This work addresses the vulnerability of static delimiters in multi-turn interactions, which are prone to reuse and thereby expand the “blast radius” of prompt injection attacks. To mitigate this, the authors propose a dynamic, single-use delimiter mechanism that generates request-unique prompt boundary markers by hashing a combination of timestamp, session ID, and a cryptographic nonce using SHA-256. This approach strictly confines the impact of delimiter leakage to individual requests and leverages domain-separated hashing with context-binding architecture, eliminating the need for model fine-tuning. Experimental results on Llama-3.3-70B and DeepSeek-V4-Flash demonstrate a reduction in typical attack success rates from 0.88 to 0.38 and completely eliminate risks associated with format-breaking attacks, while introducing only a minimal overhead of 2.7 microseconds per request.

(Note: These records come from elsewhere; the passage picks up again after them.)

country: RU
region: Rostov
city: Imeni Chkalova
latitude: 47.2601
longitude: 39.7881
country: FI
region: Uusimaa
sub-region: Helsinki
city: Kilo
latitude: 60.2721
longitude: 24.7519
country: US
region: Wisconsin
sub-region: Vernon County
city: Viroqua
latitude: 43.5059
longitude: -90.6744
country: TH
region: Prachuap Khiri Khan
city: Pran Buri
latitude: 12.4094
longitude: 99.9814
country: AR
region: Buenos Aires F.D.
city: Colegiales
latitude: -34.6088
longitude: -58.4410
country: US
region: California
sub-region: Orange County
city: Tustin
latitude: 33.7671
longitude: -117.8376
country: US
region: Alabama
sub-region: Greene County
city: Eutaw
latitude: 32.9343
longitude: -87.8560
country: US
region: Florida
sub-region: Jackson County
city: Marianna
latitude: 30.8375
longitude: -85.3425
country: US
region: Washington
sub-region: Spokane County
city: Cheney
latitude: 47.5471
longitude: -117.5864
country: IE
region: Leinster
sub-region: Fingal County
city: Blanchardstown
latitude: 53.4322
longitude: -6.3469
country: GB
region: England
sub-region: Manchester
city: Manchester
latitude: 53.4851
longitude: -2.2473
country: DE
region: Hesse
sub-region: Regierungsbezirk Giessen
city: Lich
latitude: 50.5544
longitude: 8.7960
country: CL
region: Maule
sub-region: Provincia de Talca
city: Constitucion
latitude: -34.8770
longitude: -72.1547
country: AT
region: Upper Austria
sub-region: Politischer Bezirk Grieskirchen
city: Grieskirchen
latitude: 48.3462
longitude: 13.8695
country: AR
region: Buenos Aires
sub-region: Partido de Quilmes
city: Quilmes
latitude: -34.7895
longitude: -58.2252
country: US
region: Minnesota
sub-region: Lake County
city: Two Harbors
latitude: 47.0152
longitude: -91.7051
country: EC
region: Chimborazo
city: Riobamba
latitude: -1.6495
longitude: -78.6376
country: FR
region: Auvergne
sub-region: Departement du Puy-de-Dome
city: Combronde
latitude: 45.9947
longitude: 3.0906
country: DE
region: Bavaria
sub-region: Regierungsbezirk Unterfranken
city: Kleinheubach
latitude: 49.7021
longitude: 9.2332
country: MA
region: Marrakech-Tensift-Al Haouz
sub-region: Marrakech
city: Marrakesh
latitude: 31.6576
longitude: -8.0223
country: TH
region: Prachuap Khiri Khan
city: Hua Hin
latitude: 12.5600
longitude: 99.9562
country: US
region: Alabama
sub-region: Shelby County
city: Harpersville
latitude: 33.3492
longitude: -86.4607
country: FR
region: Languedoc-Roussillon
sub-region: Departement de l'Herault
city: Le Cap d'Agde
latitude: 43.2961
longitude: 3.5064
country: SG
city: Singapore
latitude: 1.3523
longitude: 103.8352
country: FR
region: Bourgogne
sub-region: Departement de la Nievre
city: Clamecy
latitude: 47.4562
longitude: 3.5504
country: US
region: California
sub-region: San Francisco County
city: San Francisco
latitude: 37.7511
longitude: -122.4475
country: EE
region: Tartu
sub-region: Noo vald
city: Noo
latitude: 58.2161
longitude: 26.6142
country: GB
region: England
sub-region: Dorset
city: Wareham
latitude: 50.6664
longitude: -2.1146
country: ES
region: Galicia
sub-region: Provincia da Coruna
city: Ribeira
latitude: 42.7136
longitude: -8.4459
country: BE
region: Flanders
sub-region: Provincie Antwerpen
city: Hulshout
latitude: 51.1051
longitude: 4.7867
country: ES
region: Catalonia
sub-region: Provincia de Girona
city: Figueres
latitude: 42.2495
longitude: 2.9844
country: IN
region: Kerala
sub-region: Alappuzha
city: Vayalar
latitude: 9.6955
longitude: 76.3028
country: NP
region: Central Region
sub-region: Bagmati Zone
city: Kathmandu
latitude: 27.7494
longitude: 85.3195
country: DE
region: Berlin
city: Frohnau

Polymorphic Prompt Assembling (PPA) defends LLM agents against prompt injections by randomly selecting separator pairs from a fixed pool to isolate user input from system instructions. Although effective, static pool reuse exposes a blast-radius vulnerability: once a separator leaks, it can be exploited in future requests. We propose a dynamic per-request separator generation using domain-separated SHA-256 digests keyed on the timestamp, session identifier, and cryptographic nonce. Each assembled prompt receives a unique (BEGIN, END) canary pair, thereby limiting leakage exposure to a single request. We evaluated our extension against 16 injection payloads on Llama-3.3-70B-Instruct-Turbo, with cross-model validation on DeepSeek-V4-Flash model. Against the M1 obfuscation payload (leetspeak + urgency), the dynamic mode reduces the Attack Success Rate (ASR) from 0.88 to 0.38, yielding a statistically significant 2.3 x mitigation verified by non-overlapping 95% Wilson confidence intervals. Against format_breakout_salad, static separator leakage (leak_rate = 0.467) is eliminated entirely in the dynamic mode (0.000), confirming the blast-radius reduction in practice. The implementation requires no model fine-tuning, adds 2.7 microseconds prompt-assembly overhead per request, and is backward compatible with the existing PPA SDK.